The pulmonary circulation, which acts to maximize perfusion to aerated lung is a low-pressure system after birth. If there is a gap in the septum between the atria or ventricles, the blood will flow from the systemic side to the pulmonary side. The pulmonary arterial oxygen saturation will increase, but the oxygen tension in pulmonary veins and in systemic arteries will remain normal, unless the pressure forces the development of an intrapulmonary, arterio-venous, shunt.
As the pulmonary arterial pressure and perfusion increase, the pulmonary vessels dilate. There may develop pulmonary oedema. Eventually pulmonary resistance increases.

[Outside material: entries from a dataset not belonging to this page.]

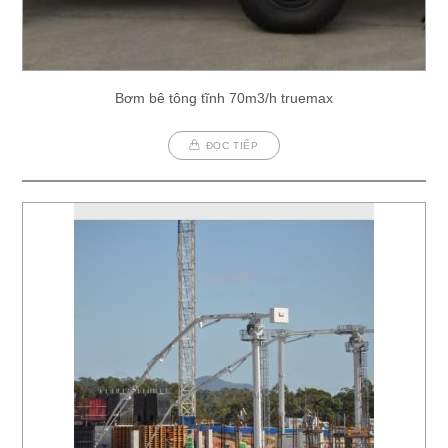
Bơm bê tông tĩnh 70m3/h truemax
ĐỌC TIẾP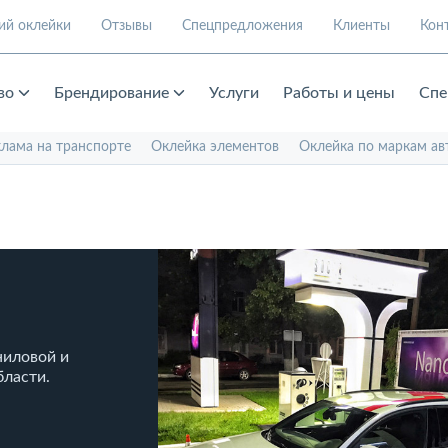
ий оклейки
Отзывы
Спецпредложения
Клиенты
Кон
во
Брендирование
Услуги
Работы и цены
Спе
клама на транспорте
Оклейка элементов
Оклейка по маркам ав
ниловой и
бласти.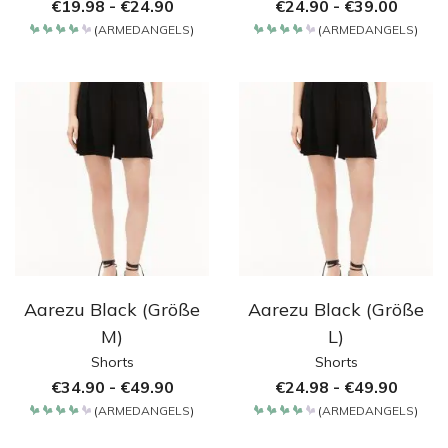
€
19.98
-
€
24.90
€
24.90
-
€
39.00
(
ARMEDANGELS
)
(
ARMEDANGELS
)
Bewertet
Bewertet
mit
mit
4.2
4.2
von 5
von 5
Aarezu Black (Größe
Aarezu Black (Größe
M)
L)
Shorts
Shorts
€
34.90
-
€
49.90
€
24.98
-
€
49.90
(
ARMEDANGELS
)
(
ARMEDANGELS
)
Bewertet
Bewertet
mit
mit
4.2
4.2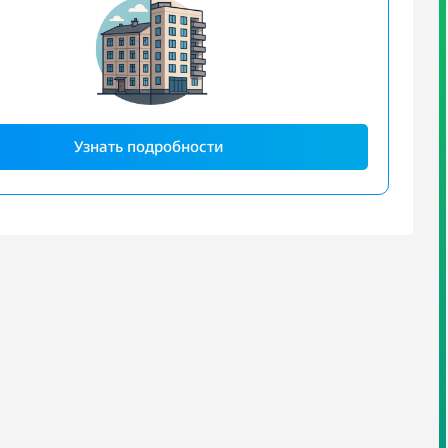
Узнать подробности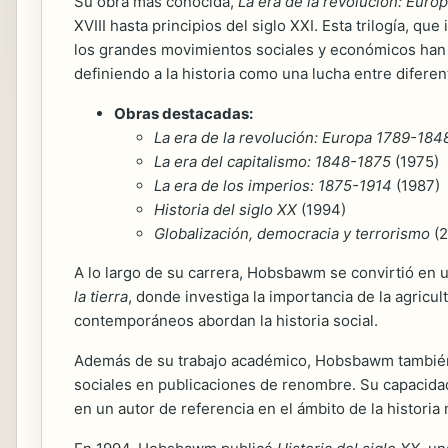
Su obra más conocida,
La era de la revolución: Eur
XVIII hasta principios del siglo XXI. Esta trilogía, que
los grandes movimientos sociales y económicos han da
definiendo a la historia como una lucha entre difere
Obras destacadas:
La era de la revolución: Europa 1789-184
La era del capitalismo: 1848-1875
(1975)
La era de los imperios: 1875-1914
(1987)
Historia del siglo XX
(1994)
Globalización, democracia y terrorismo
(2
A lo largo de su carrera, Hobsbawm se convirtió en u
la tierra
, donde investiga la importancia de la agricul
contemporáneos abordan la historia social.
Además de su trabajo académico, Hobsbawm también f
sociales en publicaciones de renombre. Su capacidad 
en un autor de referencia en el ámbito de la historia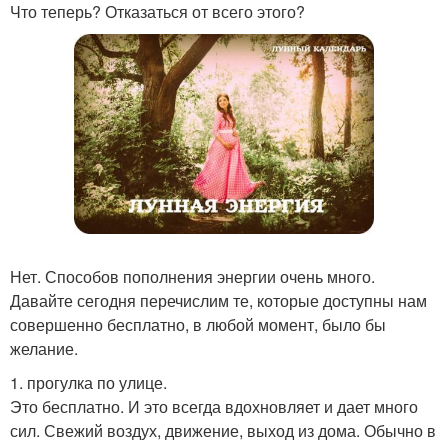
Что теперь? Отказаться от всего этого?
Нет. Способов пополнения энергии очень много.
Давайте сегодня перечислим те, которые доступны нам
совершенно бесплатно, в любой момент, было бы
желание.
1. прогулка по улице.
Это бесплатно. И это всегда вдохновляет и дает много
сил. Свежий воздух, движение, выход из дома. Обычно в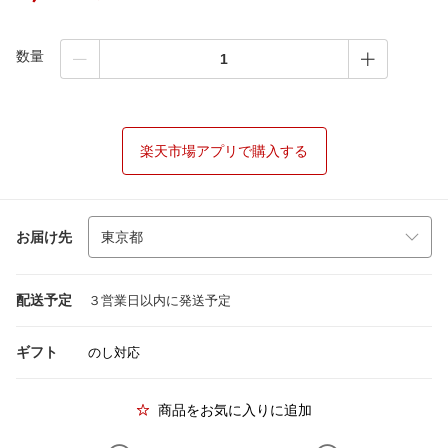
数量
楽天市場アプリで購入する
お届け先
配送予定
３営業日以内に発送予定
ギフト
のし対応
商品をお気に入りに追加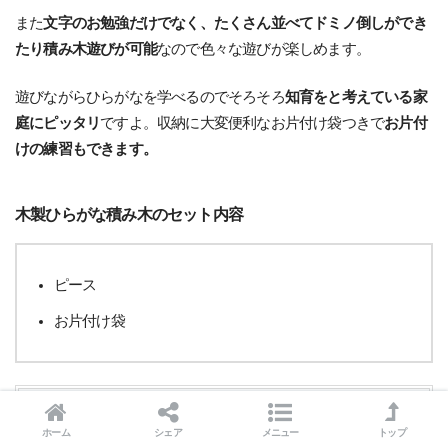
また
文字のお勉強だけでなく、たくさん並べてドミノ倒しができ
たり積み木遊びが可能
なので色々な遊びが楽しめます。
遊びながらひらがなを学べるのでそろそろ
知育をと考えている家
庭にピッタリ
ですよ。収納に大変便利なお片付け袋つきで
お片付
けの練習もできます。
木製ひらがな積み木のセット内容
ピース
お片付け袋
トーマス木製 ひらがなつみき TWT-008
ホーム
シェア
メニュー
トップ
posted with
カエレバ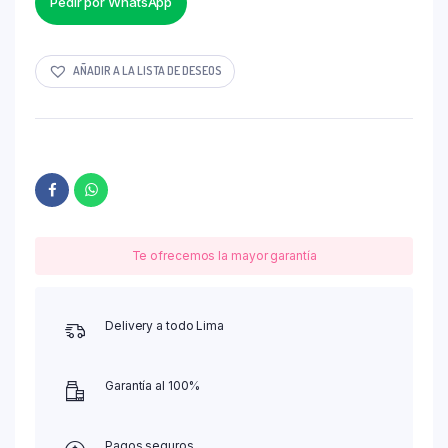
Pedir por WhatsApp
AÑADIR A LA LISTA DE DESEOS
Te ofrecemos la mayor garantía
Delivery a todo Lima
Garantía al 100%
Pagos seguros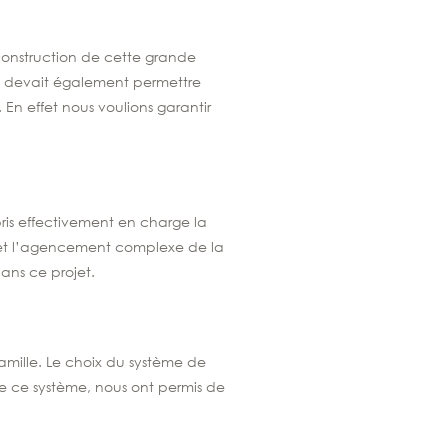
 construction de cette grande
lle devait également permettre
. En effet nous voulions garantir
ris effectivement en charge la
le et l’agencement complexe de la
ans ce projet.
amille. Le choix du système de
de ce système, nous ont permis de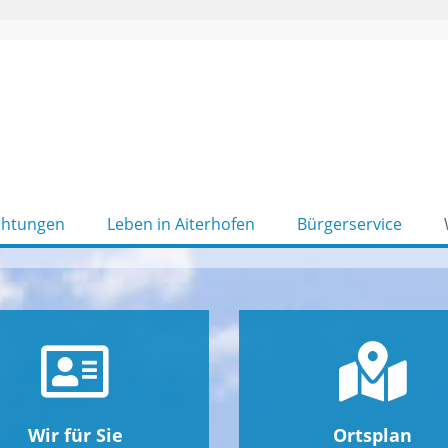
chtungen
Leben in Aiterhofen
Bürgerservice
Wir für Sie
Ortsplan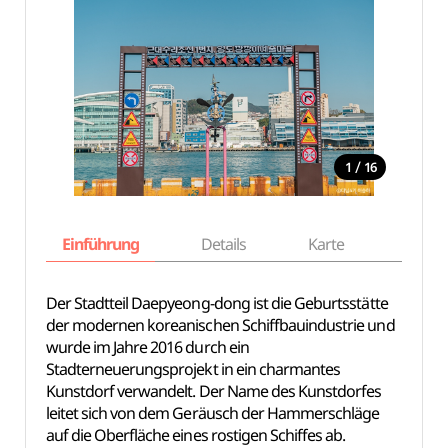
/
1
16
Einführung
Details
Karte
Empfe
Der Stadtteil Daepyeong-dong ist die Geburtsstätte
der modernen koreanischen Schiffbauindustrie und
wurde im Jahre 2016 durch ein
Stadterneuerungsprojekt in ein charmantes
Kunstdorf verwandelt. Der Name des Kunstdorfes
leitet sich von dem Geräusch der Hammerschläge
auf die Oberfläche eines rostigen Schiffes ab.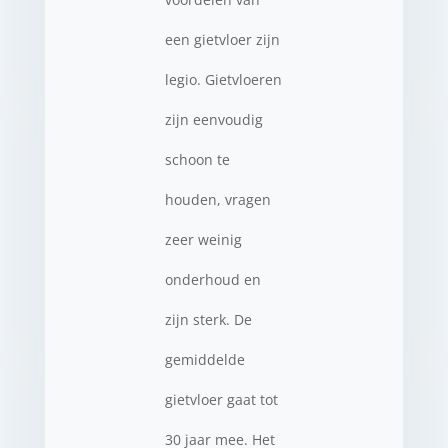
een gietvloer zijn
legio. Gietvloeren
zijn eenvoudig
schoon te
houden, vragen
zeer weinig
onderhoud en
zijn sterk. De
gemiddelde
gietvloer gaat tot
30 jaar mee. Het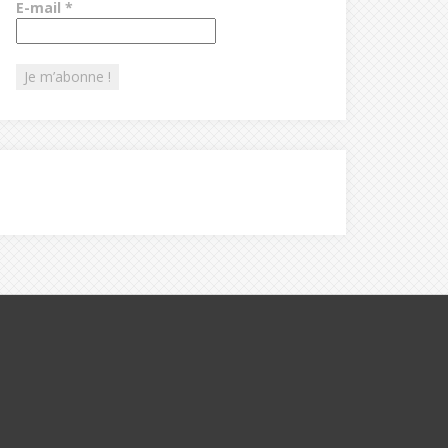
E-mail
*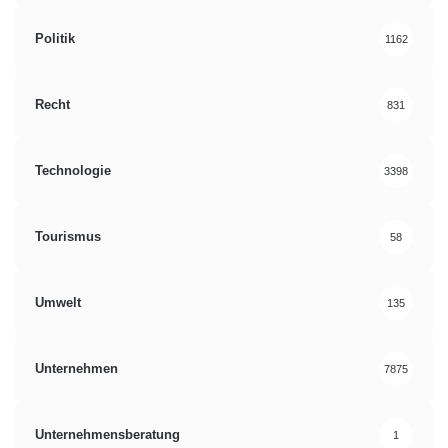
Verbrauchertipps
Vermögensaufbau
Politik
1162
Recht
831
Technologie
3398
Tourismus
58
Umwelt
135
Unternehmen
7875
Unternehmensberatung
1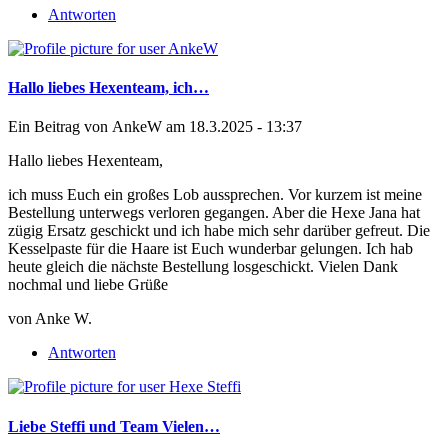
Antworten
Hallo liebes Hexenteam, ich…
Ein Beitrag von
AnkeW
am 18.3.2025 - 13:37
Hallo liebes Hexenteam,
ich muss Euch ein großes Lob aussprechen. Vor kurzem ist meine
Bestellung unterwegs verloren gegangen. Aber die Hexe Jana hat
zügig Ersatz geschickt und ich habe mich sehr darüber gefreut. Die
Kesselpaste für die Haare ist Euch wunderbar gelungen. Ich hab
heute gleich die nächste Bestellung losgeschickt. Vielen Dank
nochmal und liebe Grüße
von Anke W.
Antworten
Liebe Steffi und Team Vielen…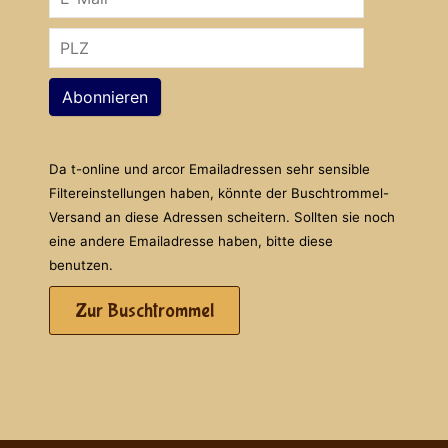
Abonnieren
Da t-online und arcor Emailadressen sehr sensible
Filtereinstellungen haben, könnte der Buschtrommel-
Versand an diese Adressen scheitern. Sollten sie noch
eine andere Emailadresse haben, bitte diese
benutzen.
Zur Buschtrommel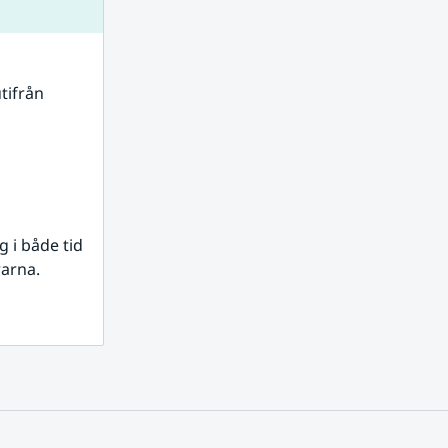
tifrån 
i både tid 
rarna.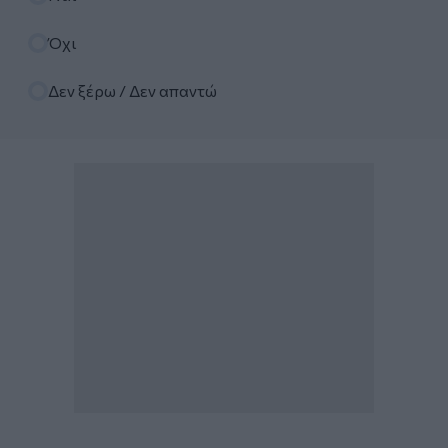
Όχι
Δεν ξέρω / Δεν απαντώ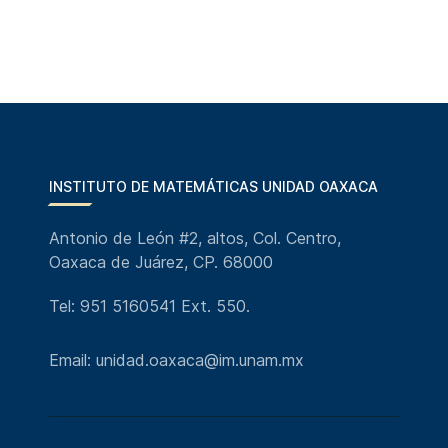
INSTITUTO DE MATEMÁTICAS UNIDAD OAXACA
Antonio de León #2, altos, Col. Centro,
Oaxaca de Juárez, CP. 68000
Tel: 951 5160541 Ext. 550.
Email: unidad.oaxaca@im.unam.mx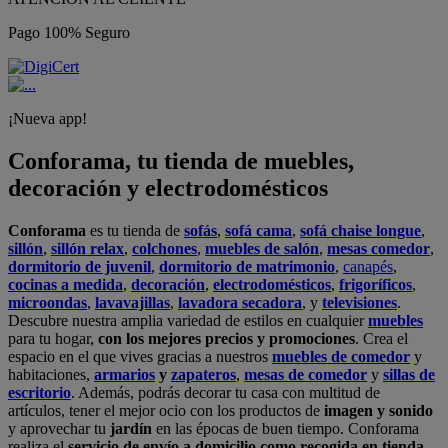
Pago 100% Seguro
¡Nueva app!
Conforama, tu tienda de muebles,
decoración y electrodomésticos
Conforama
es tu tienda de
sofás
,
sofá cama
,
sofá chaise longue
,
sillón
,
sillón relax
,
colchones
,
muebles de salón
,
mesas comedor
,
dormitorio de juvenil
,
dormitorio de matrimonio
,
canapés
,
cocinas a medida
,
decoración
,
electrodomésticos
,
frigoríficos
,
microondas
,
lavavajillas
,
lavadora secadora
, y
televisiones
.
Descubre nuestra amplia variedad de estilos en cualquier
muebles
para tu hogar,
con los mejores precios y promociones
. Crea el
espacio en el que vives gracias a nuestros
muebles de comedor
y
habitaciones,
armarios
y
zapateros
,
mesas de comedor
y
sillas de
escritorio
. Además, podrás decorar tu casa con multitud de
artículos, tener el mejor ocio con los productos de
imagen y sonido
y aprovechar tu
jardín
en las épocas de buen tiempo. Conforama
realiza el
servicio de envío a domicilio como recogida en tienda.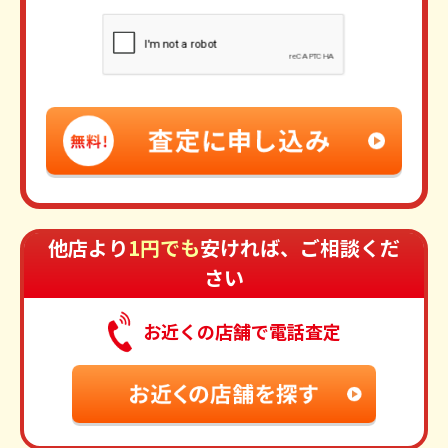
他店より
1円でも
安ければ、ご相談くだ
さい
お近くの店舗で電話査定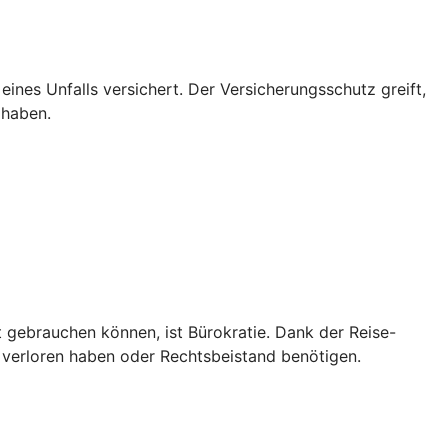
 eines Unfalls versichert. Der Versicherungsschutz greift,
 haben.
t gebrauchen können, ist Bürokratie. Dank der Reise-
 verloren haben oder Rechtsbeistand benötigen.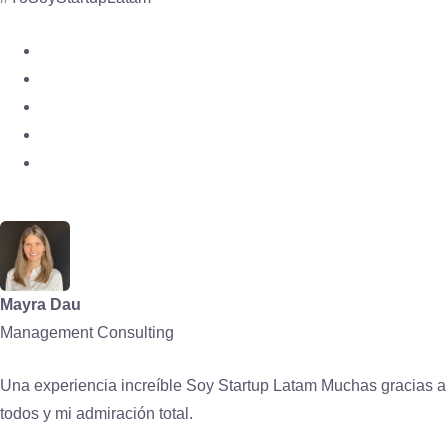
Mayra Dau
Management Consulting
Una experiencia increíble Soy Startup Latam Muchas gracias a
todos y mi admiración total.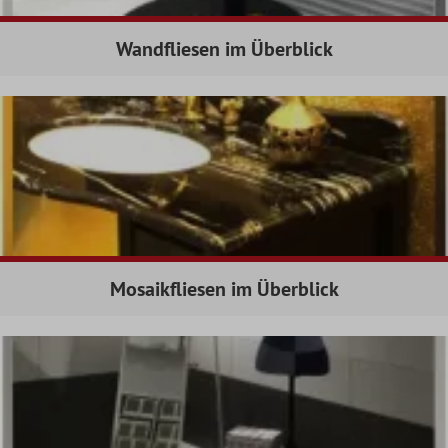
Wandfliesen im Überblick
Mosaikfliesen im Überblick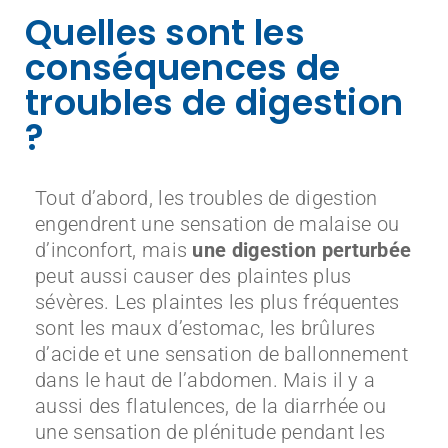
Quelles sont les
conséquences de
troubles de digestion
?
Tout d’abord, les troubles de digestion
engendrent une sensation de malaise ou
d’inconfort, mais
une digestion perturbée
peut aussi causer des plaintes plus
sévères. Les plaintes les plus fréquentes
sont les maux d’estomac, les brûlures
d’acide et une sensation de ballonnement
dans le haut de l’abdomen. Mais il y a
aussi des flatulences, de la diarrhée ou
une sensation de plénitude pendant les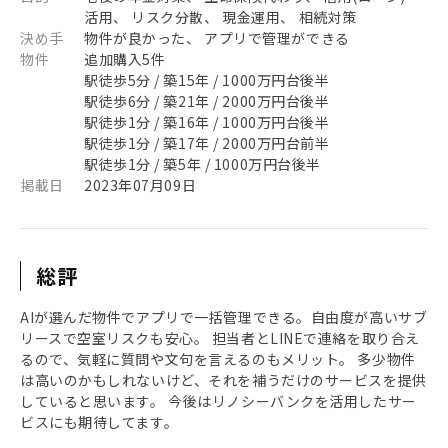
活用、 リスク分散、 現金運用、 相続対策
決め手
物件が良かった、 アプリで管理ができる
物件
追加購入5件
駅徒歩5分 / 築15年 / 1000万円台後半
駅徒歩6分 / 築21年 / 2000万円台後半
駅徒歩1分 / 築16年 / 1000万円台後半
駅徒歩1分 / 築17年 / 2000万円台前半
駅徒歩1分 / 築5年 / 1000万円台後半
掲載日
2023年07月09日
総評
AIが選んだ物件でアプリで一括管理できる。自由度が高いサブ
リースで空室リスクも安心。 担当者とLINEで連絡を取り合え
るので、気軽に質問や文句を言えるのもメリット。 多少物件
は高いのかもしれないけど、それを補うだけのサービスを提供
していると思います。 今後はリノシーバンクを活用したサー
ビスにも期待してます。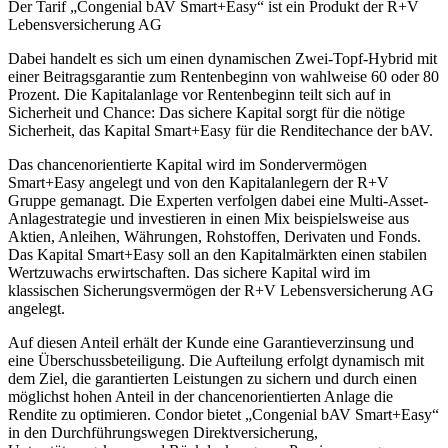
Der Tarif „Congenial bAV Smart+Easy“ ist ein Produkt der R+V
Lebensversicherung AG
Dabei handelt es sich um einen dynamischen Zwei-Topf-Hybrid mit
einer Beitragsgarantie zum Rentenbeginn von wahlweise 60 oder 80
Prozent. Die Kapitalanlage vor Rentenbeginn teilt sich auf in
Sicherheit und Chance: Das sichere Kapital sorgt für die nötige
Sicherheit, das Kapital Smart+Easy für die Renditechance der bAV.
Das chancenorientierte Kapital wird im Sondervermögen
Smart+Easy angelegt und von den Kapitalanlegern der R+V
Gruppe gemanagt. Die Experten verfolgen dabei eine Multi-Asset-
Anlagestrategie und investieren in einen Mix beispielsweise aus
Aktien, Anleihen, Währungen, Rohstoffen, Derivaten und Fonds.
Das Kapital Smart+Easy soll an den Kapitalmärkten einen stabilen
Wertzuwachs erwirtschaften. Das sichere Kapital wird im
klassischen Sicherungsvermögen der R+V Lebensversicherung AG
angelegt.
Auf diesen Anteil erhält der Kunde eine Garantieverzinsung und
eine Überschussbeteiligung. Die Aufteilung erfolgt dynamisch mit
dem Ziel, die garantierten Leistungen zu sichern und durch einen
möglichst hohen Anteil in der chancenorientierten Anlage die
Rendite zu optimieren. Condor bietet „Congenial bAV Smart+Easy“
in den Durchführungswegen Direktversicherung,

The pulmonary mechanism evolved to match perfusion to ventilation and there exist mechanisms to change flow within the lungs, possibly involving nitric oxide. Prolonged high perfusion pressure to the lungs will generate a response, either to protect the lungs from this perfusion pressure or a consequence of damage. There is proliferation of smooth muscle cells in the wall of the pulmonary arterioles and fibrosis in the walls of small arteries.
When the pulmonary pressure increases to the level of the systemic circulation, flow across the defects will stop and the heart size will reduce, as a volume overload is converted to a pressure overload.
As the pressure in the right sided chambers increases, then blood will begin to flow to the systemic side. This will reduce the oxygen tension in the systemic circulating blood, which will be noted clinically.